▼
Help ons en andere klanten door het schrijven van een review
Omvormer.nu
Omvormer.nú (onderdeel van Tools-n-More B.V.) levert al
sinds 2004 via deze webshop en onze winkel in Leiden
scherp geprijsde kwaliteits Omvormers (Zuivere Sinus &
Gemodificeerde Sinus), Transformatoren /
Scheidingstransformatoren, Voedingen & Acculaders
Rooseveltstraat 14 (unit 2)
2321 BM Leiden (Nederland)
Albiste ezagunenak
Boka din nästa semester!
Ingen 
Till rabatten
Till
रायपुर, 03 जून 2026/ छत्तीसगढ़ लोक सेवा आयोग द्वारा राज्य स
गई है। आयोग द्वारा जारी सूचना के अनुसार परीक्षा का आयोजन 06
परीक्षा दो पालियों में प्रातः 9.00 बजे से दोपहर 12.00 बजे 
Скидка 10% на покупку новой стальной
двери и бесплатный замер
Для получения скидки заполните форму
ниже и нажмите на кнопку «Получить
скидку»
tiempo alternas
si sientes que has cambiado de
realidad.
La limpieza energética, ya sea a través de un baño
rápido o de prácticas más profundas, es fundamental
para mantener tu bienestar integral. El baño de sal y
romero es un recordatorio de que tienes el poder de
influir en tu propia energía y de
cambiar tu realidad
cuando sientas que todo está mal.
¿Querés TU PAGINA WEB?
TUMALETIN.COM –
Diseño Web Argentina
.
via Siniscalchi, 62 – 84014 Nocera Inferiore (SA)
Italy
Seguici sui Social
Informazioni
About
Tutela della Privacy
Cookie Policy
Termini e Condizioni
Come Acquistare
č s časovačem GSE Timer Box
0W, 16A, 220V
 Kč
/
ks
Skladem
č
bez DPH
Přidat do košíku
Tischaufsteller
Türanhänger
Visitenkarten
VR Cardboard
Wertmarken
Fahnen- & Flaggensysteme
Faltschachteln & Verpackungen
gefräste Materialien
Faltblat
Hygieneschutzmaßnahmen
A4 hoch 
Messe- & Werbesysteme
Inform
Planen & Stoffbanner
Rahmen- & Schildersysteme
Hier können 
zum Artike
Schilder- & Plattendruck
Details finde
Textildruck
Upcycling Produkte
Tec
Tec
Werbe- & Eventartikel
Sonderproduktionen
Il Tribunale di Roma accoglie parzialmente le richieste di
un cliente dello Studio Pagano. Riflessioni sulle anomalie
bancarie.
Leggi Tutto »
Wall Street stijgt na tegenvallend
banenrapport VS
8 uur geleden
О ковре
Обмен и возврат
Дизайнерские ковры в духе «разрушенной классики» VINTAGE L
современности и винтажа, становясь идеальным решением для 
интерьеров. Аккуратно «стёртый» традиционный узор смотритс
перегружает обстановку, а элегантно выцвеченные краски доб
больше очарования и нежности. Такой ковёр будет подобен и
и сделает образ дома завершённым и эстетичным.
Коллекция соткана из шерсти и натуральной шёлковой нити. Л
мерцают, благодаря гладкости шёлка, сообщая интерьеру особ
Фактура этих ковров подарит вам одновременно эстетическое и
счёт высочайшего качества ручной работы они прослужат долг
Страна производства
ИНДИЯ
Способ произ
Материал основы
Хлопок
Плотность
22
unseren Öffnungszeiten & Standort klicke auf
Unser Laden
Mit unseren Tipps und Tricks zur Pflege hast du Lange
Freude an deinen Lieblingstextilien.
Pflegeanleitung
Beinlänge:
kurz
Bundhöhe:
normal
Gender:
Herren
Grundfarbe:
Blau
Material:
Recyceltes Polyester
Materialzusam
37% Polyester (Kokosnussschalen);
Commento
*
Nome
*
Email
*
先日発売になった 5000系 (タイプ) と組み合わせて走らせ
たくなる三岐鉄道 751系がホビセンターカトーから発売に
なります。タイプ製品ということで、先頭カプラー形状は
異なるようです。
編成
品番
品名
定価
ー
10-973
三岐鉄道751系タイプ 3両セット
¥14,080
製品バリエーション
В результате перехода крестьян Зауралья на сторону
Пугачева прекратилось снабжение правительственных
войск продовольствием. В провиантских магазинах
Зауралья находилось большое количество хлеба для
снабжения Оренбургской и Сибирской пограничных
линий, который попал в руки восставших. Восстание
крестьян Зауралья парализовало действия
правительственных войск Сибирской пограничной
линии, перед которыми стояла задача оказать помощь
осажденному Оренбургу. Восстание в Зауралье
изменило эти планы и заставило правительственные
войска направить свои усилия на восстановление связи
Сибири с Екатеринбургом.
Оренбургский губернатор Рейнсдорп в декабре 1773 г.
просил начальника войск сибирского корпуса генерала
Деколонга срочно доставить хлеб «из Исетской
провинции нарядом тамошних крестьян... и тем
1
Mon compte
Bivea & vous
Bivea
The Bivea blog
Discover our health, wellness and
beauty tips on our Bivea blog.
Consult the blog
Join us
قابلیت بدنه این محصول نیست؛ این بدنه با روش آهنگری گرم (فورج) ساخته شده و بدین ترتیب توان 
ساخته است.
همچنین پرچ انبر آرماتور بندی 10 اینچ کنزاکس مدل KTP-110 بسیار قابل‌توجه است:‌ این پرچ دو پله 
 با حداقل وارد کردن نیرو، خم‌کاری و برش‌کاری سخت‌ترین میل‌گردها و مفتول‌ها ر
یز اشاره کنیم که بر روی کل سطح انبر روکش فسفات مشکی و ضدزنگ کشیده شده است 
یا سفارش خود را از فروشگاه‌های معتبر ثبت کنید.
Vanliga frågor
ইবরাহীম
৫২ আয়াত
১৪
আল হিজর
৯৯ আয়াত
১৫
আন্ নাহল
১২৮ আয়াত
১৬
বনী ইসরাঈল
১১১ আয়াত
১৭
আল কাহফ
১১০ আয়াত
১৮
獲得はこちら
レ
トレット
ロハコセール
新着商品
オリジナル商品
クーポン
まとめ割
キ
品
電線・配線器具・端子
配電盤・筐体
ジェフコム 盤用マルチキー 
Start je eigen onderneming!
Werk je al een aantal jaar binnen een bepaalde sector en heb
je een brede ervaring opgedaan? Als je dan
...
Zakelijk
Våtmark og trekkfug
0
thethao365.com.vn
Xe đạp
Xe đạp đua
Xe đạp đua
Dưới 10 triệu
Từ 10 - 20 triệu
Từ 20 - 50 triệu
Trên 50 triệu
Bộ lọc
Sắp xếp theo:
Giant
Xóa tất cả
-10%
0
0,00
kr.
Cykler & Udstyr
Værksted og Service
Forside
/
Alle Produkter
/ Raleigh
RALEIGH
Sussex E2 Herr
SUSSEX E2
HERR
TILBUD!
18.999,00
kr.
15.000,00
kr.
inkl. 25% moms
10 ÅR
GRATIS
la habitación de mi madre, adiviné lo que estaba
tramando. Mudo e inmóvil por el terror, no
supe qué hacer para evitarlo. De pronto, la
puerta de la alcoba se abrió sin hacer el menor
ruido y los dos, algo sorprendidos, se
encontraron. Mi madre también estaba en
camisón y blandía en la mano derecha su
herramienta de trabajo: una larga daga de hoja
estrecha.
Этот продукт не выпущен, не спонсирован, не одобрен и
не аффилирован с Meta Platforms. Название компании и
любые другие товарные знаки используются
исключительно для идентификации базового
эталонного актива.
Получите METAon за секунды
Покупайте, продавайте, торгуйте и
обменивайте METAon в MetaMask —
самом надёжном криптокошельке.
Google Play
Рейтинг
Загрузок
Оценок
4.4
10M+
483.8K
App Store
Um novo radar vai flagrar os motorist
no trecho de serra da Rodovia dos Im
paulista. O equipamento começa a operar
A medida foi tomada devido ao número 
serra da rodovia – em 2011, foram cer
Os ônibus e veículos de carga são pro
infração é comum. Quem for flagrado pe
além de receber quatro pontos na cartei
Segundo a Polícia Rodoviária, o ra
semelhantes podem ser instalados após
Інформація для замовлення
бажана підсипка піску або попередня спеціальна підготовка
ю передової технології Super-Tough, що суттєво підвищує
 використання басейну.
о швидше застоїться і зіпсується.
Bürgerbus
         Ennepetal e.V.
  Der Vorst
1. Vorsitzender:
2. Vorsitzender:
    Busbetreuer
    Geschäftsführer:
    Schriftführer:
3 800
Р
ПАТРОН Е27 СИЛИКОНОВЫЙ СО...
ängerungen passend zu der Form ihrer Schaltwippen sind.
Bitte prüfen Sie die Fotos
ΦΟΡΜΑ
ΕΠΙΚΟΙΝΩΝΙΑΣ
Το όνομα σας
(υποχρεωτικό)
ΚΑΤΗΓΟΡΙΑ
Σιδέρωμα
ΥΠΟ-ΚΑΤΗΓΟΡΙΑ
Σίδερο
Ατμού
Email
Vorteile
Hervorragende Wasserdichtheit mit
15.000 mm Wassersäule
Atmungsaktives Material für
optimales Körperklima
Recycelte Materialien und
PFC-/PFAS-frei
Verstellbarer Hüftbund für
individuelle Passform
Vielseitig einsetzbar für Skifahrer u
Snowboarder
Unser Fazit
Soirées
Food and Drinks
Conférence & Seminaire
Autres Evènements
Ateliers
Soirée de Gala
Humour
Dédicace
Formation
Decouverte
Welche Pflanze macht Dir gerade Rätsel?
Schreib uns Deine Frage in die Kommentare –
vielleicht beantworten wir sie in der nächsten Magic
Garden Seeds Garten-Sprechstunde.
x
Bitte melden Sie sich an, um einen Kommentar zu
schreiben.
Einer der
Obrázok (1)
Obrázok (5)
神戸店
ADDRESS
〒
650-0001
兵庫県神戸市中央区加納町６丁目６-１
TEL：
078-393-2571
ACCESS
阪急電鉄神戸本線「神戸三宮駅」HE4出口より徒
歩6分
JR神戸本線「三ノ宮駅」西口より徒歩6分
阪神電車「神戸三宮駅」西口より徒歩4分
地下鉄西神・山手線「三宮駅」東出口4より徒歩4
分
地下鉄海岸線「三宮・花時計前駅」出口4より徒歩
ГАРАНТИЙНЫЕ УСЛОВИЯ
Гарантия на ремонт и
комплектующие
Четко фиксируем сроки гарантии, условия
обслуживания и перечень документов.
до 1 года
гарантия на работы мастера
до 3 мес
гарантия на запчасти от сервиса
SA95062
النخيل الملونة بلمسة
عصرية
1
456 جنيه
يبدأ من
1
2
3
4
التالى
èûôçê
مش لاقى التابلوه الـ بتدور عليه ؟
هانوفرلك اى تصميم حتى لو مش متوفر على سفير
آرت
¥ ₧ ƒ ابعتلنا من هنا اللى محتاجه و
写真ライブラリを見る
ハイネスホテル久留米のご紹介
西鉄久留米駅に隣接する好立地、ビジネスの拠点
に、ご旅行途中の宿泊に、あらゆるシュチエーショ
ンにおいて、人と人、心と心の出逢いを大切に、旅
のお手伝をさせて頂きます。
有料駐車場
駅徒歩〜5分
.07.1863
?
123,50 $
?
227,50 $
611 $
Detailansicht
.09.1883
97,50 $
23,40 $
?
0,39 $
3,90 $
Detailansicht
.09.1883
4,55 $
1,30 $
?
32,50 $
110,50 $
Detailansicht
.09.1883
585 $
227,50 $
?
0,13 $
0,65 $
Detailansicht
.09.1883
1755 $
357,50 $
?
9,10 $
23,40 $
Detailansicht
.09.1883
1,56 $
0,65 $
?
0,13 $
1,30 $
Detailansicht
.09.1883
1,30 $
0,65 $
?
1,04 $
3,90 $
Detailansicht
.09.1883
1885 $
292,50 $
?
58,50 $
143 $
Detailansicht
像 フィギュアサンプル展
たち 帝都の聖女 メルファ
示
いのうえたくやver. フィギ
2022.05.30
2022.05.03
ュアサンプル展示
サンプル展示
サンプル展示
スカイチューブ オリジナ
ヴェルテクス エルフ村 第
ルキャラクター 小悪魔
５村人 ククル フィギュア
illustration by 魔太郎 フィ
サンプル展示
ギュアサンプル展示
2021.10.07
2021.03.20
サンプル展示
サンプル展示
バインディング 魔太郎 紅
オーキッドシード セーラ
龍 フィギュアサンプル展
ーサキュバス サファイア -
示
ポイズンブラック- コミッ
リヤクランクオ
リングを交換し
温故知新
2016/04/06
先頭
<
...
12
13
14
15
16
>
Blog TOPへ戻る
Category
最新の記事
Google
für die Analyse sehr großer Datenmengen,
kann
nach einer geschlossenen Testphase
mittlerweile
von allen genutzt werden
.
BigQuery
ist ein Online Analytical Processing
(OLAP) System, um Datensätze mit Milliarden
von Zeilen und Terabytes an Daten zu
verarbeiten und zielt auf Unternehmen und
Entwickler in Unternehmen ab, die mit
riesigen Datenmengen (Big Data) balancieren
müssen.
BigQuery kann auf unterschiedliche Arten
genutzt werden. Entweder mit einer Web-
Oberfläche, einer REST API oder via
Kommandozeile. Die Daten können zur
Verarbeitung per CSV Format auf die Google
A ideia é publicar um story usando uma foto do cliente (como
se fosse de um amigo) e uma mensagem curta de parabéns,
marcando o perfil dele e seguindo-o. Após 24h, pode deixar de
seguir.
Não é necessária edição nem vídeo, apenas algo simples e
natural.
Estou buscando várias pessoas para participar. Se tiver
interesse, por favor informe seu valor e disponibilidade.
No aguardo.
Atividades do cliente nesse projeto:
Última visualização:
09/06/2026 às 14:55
▲
> **WHAT THE TASK ASKS**: Pull out the items word for word, from the first line through the line containing "Tutela della Privacy", and include that line.

> **OUTPUT FOR THIS EXERCISE**:
Help ons en andere klanten door het schrijven van een review
Omvormer.nu
Omvormer.nú (onderdeel van Tools-n-More B.V.) levert al
sinds 2004 via deze webshop en onze winkel in Leiden
scherp geprijsde kwaliteits Omvormers (Zuivere Sinus &
Gemodificeerde Sinus), Transformatoren /
Scheidingstransformatoren, Voedingen & Acculaders
Rooseveltstraat 14 (unit 2)
2321 BM Leiden (Nederland)
Albiste ezagunenak
Boka din nästa semester!
Ingen 
Till rabatten
Till
रायपुर, 03 जून 2026/ छत्तीसगढ़ लोक सेवा आयोग द्वारा राज्य स
गई है। आयोग द्वारा जारी सूचना के अनुसार परीक्षा का आयोजन 06
परीक्षा दो पालियों में प्रातः 9.00 बजे से दोपहर 12.00 बजे 
Скидка 10% на покупку новой стальной
двери и бесплатный замер
Для получения скидки заполните форму
ниже и нажмите на кнопку «Получить
скидку»
tiempo alternas
si sientes que has cambiado de
realidad.
La limpieza energética, ya sea a través de un baño
rápido o de prácticas más profundas, es fundamental
para mantener tu bienestar integral. El baño de sal y
romero es un recordatorio de que tienes el poder de
influir en tu propia energía y de
cambiar tu realidad
cuando sientas que todo está mal.
¿Querés TU PAGINA WEB?
TUMALETIN.COM –
Diseño Web Argentina
.
via Siniscalchi, 62 – 84014 Nocera Inferiore (SA)
Italy
Seguici sui Social
Informazioni
About
Tutela della Privacy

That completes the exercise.